__Action item 1__: Decide whether each statement below agrees with the research theme description on lives, literature and languages. For (a), (b) and (c), answer yes or no and quote the words of the description that settle it. (a) Harold Koch is one of the convenors. (b) The literature strand covers the major languages of Europe but excludes Europe's overseas territories. (c) Language documentation is named as an application of linguistic knowledge.
__Action item 2__: Extend the research theme description on lives, literature and languages past its final sentence, keeping its formal style.

Research
Theme 6
Lives, Literature,
Languages
Convenors:
Harold Koch, Paul
Pickering and Gillian
Russell
Description
| Events
Language
Investigating
the general characteristics of language as a human faculty and
social product and particular
aspects of its patterns of structure (sounds, grammar, meaning),
historical change, usage in conversation,
learning by native and second language users, etc. Applications
of linguistic knowledge in academic and social spheres (as in
language policy): such as the teaching of languages (with their
associated cultures and literatures), language documentation,
forensics, community development, professional discourse, the
study of literature, and reconstruction of linguistic history.
Multilingual discourse, communication between people both within
everyday conversation and across different work settings.
Literature
The study
of literature, writers and literary history in the major languages
of Europe including in its overseas territories, notably in the
Pacific, and former colonies and the Middle East. Exploring and
explaining the significance and influence of literature as a
register of culture and civilisation, a criticism of society and
a representation of lives.

__Given records__:
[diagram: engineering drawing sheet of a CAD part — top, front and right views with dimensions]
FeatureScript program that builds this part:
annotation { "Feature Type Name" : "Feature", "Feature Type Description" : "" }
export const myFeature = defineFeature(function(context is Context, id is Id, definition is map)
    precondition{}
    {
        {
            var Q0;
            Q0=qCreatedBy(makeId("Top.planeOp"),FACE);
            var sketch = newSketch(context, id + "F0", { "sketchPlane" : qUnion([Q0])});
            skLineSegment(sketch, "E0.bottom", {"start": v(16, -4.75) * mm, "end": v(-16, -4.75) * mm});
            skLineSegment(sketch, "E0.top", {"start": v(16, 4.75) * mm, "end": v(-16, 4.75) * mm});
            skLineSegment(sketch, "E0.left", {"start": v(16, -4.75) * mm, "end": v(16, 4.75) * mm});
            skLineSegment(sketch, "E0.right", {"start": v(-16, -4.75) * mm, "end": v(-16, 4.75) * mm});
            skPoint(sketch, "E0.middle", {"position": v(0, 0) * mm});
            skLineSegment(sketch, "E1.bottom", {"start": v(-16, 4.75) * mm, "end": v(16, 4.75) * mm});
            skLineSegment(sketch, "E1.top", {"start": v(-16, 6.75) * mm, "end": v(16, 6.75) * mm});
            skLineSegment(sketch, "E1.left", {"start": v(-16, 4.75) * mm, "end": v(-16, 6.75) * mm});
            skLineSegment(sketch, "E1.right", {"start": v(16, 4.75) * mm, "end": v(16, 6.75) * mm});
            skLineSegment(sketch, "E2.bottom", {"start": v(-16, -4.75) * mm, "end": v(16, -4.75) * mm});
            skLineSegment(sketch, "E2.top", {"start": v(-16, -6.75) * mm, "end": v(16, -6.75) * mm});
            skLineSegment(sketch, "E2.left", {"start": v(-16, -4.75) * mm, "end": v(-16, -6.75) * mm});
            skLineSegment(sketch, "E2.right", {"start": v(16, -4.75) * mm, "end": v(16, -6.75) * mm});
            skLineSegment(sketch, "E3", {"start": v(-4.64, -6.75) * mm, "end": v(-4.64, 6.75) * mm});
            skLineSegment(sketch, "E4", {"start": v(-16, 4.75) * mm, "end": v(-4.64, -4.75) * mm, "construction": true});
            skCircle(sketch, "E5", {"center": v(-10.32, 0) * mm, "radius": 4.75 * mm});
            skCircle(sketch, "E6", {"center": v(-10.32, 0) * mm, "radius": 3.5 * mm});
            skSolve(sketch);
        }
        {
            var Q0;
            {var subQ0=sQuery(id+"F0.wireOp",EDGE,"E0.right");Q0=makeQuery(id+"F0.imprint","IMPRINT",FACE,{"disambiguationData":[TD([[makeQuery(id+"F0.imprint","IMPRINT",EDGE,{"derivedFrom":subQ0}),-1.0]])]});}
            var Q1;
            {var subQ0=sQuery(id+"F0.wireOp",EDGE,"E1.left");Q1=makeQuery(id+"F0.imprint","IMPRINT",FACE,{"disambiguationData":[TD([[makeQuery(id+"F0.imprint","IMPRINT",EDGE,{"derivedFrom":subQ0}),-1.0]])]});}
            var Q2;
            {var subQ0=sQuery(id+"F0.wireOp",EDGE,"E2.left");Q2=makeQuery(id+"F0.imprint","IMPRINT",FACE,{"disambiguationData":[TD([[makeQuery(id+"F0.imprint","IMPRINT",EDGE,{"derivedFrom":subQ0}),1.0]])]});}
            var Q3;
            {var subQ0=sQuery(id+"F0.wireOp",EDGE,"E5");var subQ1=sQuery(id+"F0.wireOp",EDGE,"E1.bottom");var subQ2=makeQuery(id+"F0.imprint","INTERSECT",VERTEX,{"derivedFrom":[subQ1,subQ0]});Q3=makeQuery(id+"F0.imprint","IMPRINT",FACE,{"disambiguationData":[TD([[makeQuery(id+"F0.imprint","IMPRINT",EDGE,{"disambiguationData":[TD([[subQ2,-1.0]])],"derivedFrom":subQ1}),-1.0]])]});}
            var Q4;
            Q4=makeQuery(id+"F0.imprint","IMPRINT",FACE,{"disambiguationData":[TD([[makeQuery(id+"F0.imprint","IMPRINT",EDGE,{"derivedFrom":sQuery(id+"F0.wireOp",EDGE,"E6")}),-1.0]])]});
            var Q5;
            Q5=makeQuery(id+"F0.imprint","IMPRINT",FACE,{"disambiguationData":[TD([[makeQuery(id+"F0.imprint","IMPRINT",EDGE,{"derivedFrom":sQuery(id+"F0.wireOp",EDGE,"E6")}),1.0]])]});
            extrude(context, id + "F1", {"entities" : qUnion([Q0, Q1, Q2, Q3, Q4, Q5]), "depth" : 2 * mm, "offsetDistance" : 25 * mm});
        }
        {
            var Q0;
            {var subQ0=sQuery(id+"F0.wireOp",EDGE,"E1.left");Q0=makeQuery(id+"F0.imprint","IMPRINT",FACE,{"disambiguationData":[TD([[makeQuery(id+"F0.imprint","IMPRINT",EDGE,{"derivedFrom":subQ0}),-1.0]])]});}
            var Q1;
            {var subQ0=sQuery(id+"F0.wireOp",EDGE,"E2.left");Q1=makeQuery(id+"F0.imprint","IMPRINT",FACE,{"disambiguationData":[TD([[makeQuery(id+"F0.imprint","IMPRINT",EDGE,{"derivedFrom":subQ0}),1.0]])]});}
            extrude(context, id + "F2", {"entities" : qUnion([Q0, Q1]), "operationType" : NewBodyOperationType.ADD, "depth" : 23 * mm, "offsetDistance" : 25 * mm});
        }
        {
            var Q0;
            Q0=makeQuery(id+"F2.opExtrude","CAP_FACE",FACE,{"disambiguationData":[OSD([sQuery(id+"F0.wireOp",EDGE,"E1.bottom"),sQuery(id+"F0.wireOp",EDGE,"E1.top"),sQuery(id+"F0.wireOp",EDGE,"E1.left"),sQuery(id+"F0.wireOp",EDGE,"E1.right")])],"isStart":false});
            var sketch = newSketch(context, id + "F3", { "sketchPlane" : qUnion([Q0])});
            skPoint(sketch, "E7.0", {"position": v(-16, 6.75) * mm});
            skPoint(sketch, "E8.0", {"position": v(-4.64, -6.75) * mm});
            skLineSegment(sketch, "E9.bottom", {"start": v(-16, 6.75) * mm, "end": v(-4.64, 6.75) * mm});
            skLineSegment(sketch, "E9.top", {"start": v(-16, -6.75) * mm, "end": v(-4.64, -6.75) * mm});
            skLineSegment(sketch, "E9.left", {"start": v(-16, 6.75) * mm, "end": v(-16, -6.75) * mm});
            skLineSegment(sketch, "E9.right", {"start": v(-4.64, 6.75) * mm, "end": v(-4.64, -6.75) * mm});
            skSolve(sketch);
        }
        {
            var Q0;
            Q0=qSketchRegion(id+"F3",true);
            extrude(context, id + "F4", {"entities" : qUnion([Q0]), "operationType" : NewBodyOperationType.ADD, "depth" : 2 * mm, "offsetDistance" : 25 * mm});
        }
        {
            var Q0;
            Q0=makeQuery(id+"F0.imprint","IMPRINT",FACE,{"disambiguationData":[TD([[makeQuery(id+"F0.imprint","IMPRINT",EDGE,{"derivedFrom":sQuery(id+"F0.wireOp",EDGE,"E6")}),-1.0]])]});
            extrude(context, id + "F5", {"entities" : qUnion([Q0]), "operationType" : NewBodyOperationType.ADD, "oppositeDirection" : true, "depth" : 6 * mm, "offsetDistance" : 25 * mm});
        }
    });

__Written response 1__:
(a) Yes: "Convenors: Harold Koch, Paul Pickering and Gillian Russell"
(b) No: "the major languages of Europe including in its overseas territories"
(c) Yes: "language documentation"

__Written response 2__:
Lives
Study of the
various ways in which human lives may be recalled and commemorated,
including exploration
of cross-cultural experience of people living with two or more
languages and cultures. Public memory as
documented through biography, portraiture, monuments, memorials,
memoirs, and other forms of verbal and visual testimony (including
those involving new technological media). Contestation of memories,
as shown for example in the history wars and in fluctuating national
(including cultural) identities.
Transcultural,
transnational and translation issues
These topics
bridge the above three subthemes, and link directly to theme 7.
Cultural and linguistic
investigation of our classical heritage and its continuing infl
uence on Western thought. The theory and
practice of translation, including translation into English of
major works of literature and scholarship from a
range of languages.
Events
5 September
2007
Third
HRC Seymour Lecture in Biography: Biography
and the Struggle for the Soul of Australia
Professor
Jill Roe
Jill Roe AO is a well-known historian with a special interest
in historical biography. She chaired the editorial board of the
Australian Dictionary of Biography (1996-2006) and is a past President
of the Australian Historical Association. In this lecture she
will examine Manning Clark’s 1962 proposition, that the
story of Australia is a story of the struggle between the forces
of Catholicism, Protestantism and the Enlightenment, through the
prism of biography. She will look at developments in biography
in Australia since Clark’s day, paying attention to such
influences as religion and secularism, and heredity and environment.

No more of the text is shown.